- Type: National
- Location: County Laois
- Coordinates: 52°52′12″N 7°30′07″W﻿ / ﻿52.87°N 7.502°W
- Area: 120 acres (48.56 ha)
- Operator: National Parks and Wildlife Service (Ireland)
- Status: Open all year

= Grantstown Wood and Grantstown Lough =

Irish national nature reserve

Grantstown Wood and Grantstown Lough is a national nature reserve of approximately 120 acre located in County Laois, Ireland. It is managed by the Irish National Parks & Wildlife Service.

==Features==
Grantstown Wood and Grantstown Lough, sometimes written Granston, was legally protected as a national nature reserve by the Irish government in 1982. It is very close to another nature reserve, Coolacurragh Wood.
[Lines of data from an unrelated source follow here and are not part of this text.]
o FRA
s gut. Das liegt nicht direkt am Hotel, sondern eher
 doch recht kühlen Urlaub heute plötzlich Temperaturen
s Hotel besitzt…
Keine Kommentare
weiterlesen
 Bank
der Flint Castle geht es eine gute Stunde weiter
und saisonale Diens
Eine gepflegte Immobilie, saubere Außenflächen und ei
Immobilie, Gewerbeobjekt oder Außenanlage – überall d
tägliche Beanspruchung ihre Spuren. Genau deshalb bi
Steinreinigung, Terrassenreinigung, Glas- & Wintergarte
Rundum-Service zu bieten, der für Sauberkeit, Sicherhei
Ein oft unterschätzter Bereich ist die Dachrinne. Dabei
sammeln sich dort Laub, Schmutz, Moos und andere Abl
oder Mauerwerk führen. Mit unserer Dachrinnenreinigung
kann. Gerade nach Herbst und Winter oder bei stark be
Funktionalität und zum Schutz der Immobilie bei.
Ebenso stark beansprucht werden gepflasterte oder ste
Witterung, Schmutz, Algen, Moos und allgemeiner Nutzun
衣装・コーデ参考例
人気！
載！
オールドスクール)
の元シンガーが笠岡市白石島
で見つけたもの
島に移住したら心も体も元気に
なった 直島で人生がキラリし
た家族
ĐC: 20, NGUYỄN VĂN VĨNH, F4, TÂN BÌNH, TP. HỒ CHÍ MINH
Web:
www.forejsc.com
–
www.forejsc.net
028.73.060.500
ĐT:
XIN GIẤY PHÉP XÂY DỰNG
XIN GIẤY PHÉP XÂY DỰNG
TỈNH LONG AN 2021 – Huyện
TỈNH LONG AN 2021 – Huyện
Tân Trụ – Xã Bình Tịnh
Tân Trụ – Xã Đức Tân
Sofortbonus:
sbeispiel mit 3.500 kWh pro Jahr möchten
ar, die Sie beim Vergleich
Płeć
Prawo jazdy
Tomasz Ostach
The area was formerly the demesne of Grantstown Manor.

Grantstown Wood is a wet woodland, with rich base soils. The woodland is predominantly ash, alder and birch, with an under planting of hawthorn, meadowsweet, nettle and brambles. The lough has infilled gradually with fen to alder carr. The reserve also has a lake which provides fish for otters, kingfishers and cormorants. Perch, pike, eel, rudd and tench fish are found in the lake.

The site has two looped walks, a Lake Walk and a Wood Walk.